DATA TO EXAMINE -
+++++

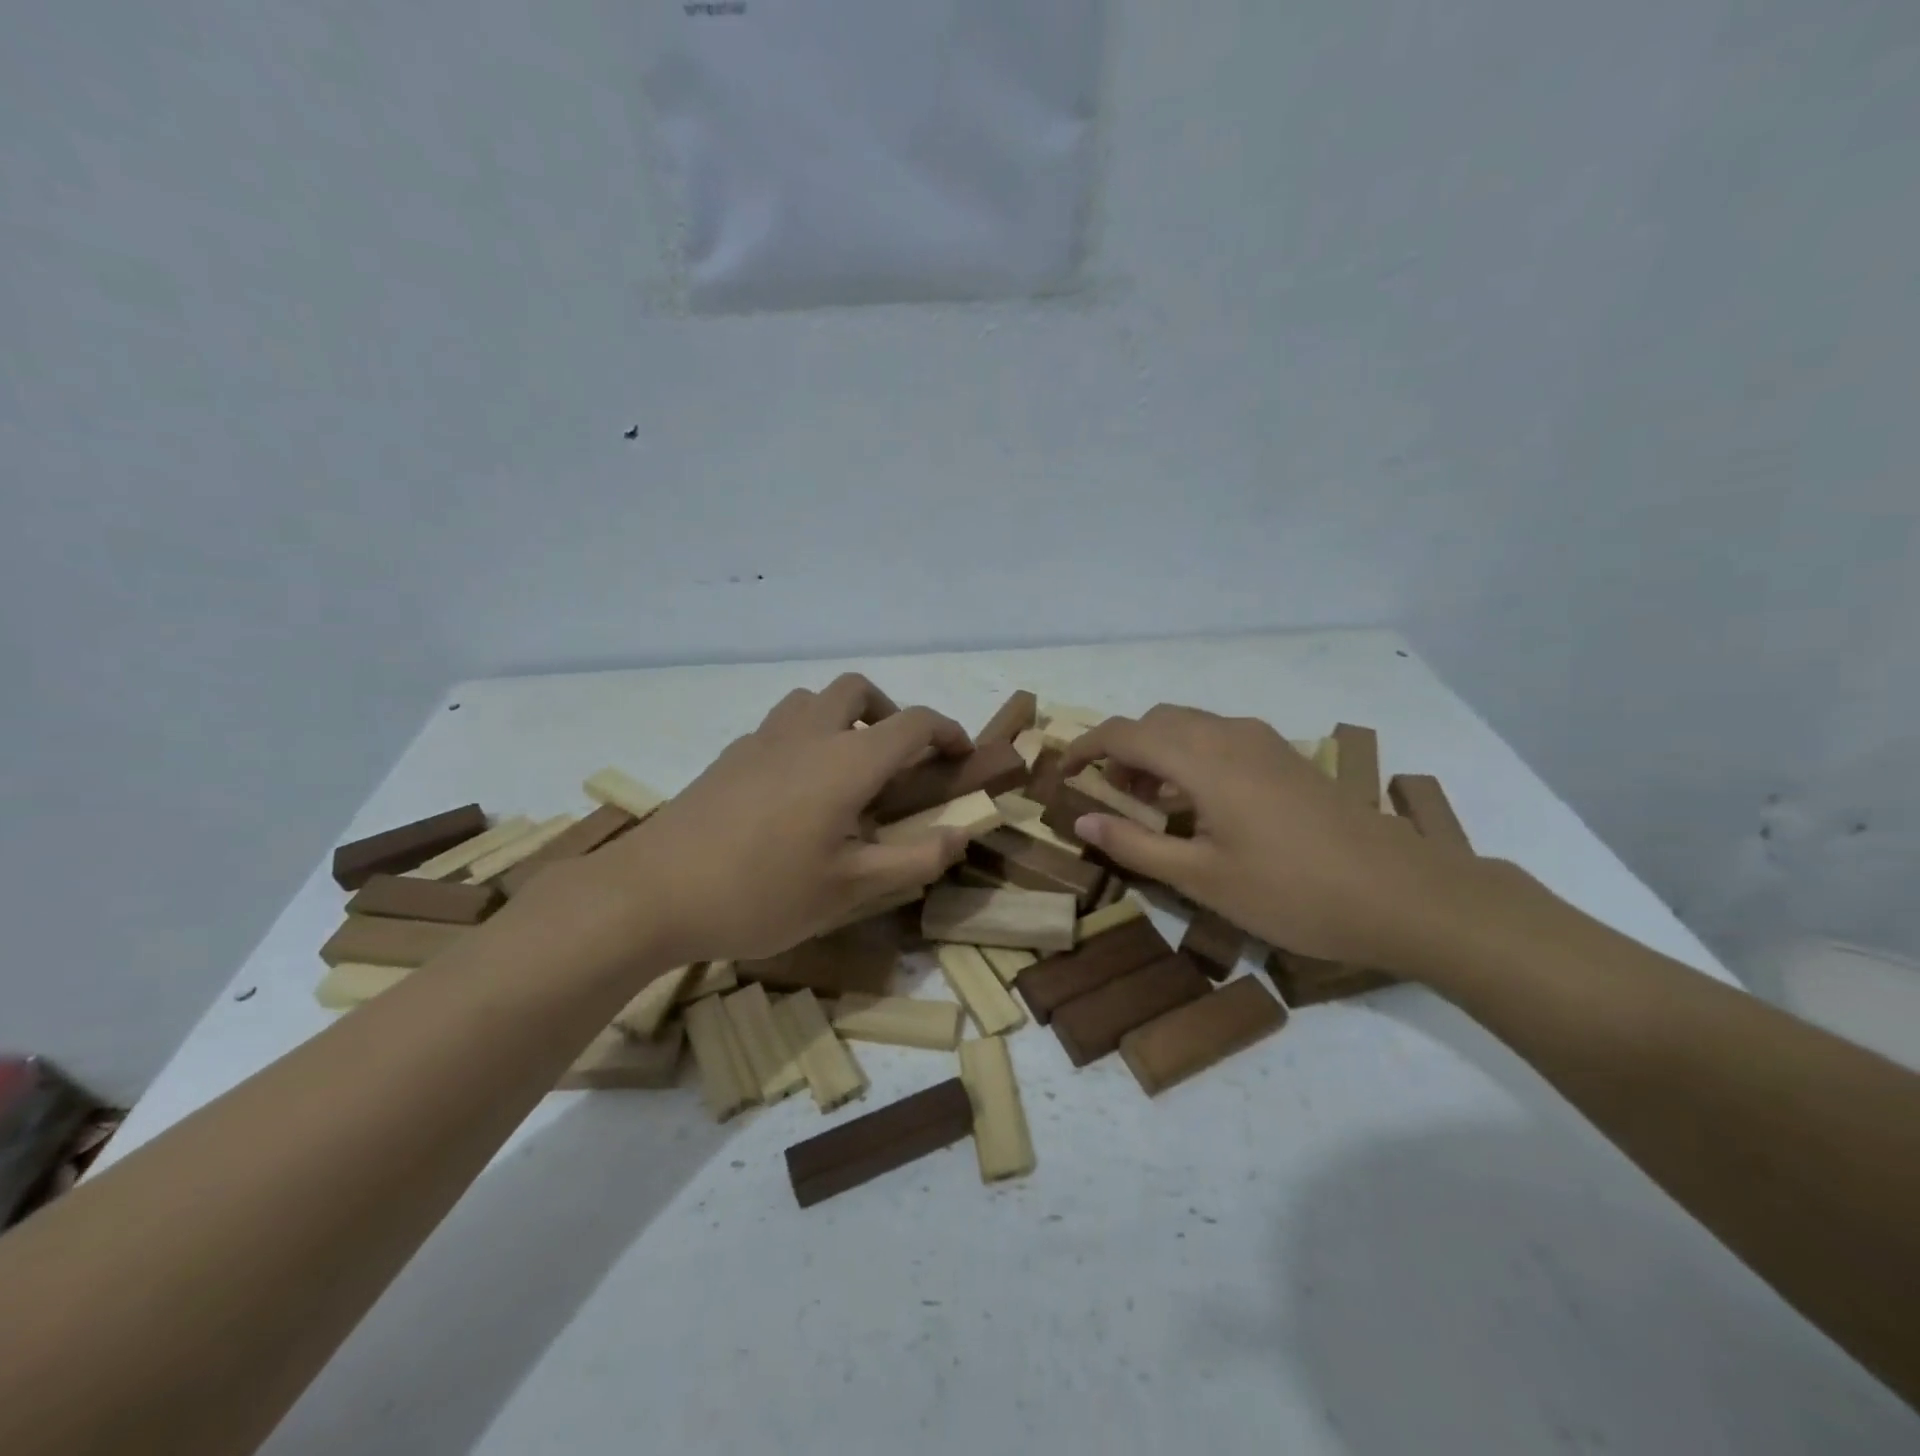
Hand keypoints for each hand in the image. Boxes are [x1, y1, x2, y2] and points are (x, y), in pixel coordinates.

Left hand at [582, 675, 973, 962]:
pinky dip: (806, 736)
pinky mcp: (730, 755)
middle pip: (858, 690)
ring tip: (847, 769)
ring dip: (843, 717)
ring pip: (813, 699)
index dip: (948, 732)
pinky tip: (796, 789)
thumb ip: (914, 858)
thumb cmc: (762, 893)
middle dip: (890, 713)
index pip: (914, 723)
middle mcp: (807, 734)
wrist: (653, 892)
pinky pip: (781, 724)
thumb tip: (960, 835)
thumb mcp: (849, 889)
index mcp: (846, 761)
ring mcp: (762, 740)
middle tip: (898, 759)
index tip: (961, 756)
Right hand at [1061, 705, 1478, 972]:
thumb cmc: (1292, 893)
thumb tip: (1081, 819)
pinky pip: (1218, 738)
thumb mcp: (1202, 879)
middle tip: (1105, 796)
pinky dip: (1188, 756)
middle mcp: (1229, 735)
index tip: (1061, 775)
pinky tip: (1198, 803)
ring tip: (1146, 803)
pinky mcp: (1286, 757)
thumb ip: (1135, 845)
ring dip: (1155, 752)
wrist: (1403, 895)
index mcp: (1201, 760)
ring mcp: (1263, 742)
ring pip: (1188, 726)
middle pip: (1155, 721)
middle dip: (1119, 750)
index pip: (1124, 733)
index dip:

+++++

YOUR ASSIGNMENT - Everything in the material above is to be reproduced exactly, pictures aside.

ANSWER BOX -
Hand keypoints for each hand in the image. Boxes are [x1, y1, x2, y2] and points are (x, y), in pixel coordinates.

Left hand at [582, 675, 973, 962]:
pinky dip: (806, 736)
pinky mcp: (730, 755)
middle pip: (858, 690)
ring tip: (847, 769)
ring dip: (843, 717)
ring pip: (813, 699)
index dip: (948, 732)
pinky tip: (796, 789)
thumb ip: (914, 858)
thumb cmc: (762, 893)
middle dip: (890, 713)
index pip: (914, 723)
middle mcp: (807, 734)
wrist: (653, 892)
pinky pip: (781, 724)
thumb tip: (960, 835)
thumb mcp: (849, 889)
index mcp: (846, 761)
ring mcp: (762, 740)
middle tip: (898, 759)
index tip: (961, 756)
Right hand at [1061, 705, 1478, 972]:
thumb cmc: (1292, 893)
thumb tip: (1081, 819)
pinky pip: (1218, 738)
thumb mcp: (1202, 879)
middle tip: (1105, 796)
pinky dip: (1188, 756)
middle mcp: (1229, 735)
index tip: (1061, 775)
pinky tip: (1198, 803)
ring tip: (1146, 803)
pinky mcp: (1286, 757)
thumb ip: (1135, 845)
ring dip: (1155, 752)
wrist: (1403, 895)
index mcp: (1201, 760)
ring mcp: (1263, 742)
ring pip: (1188, 726)
middle pip: (1155, 721)
middle dip: (1119, 750)
index pip: (1124, 733)
index dip:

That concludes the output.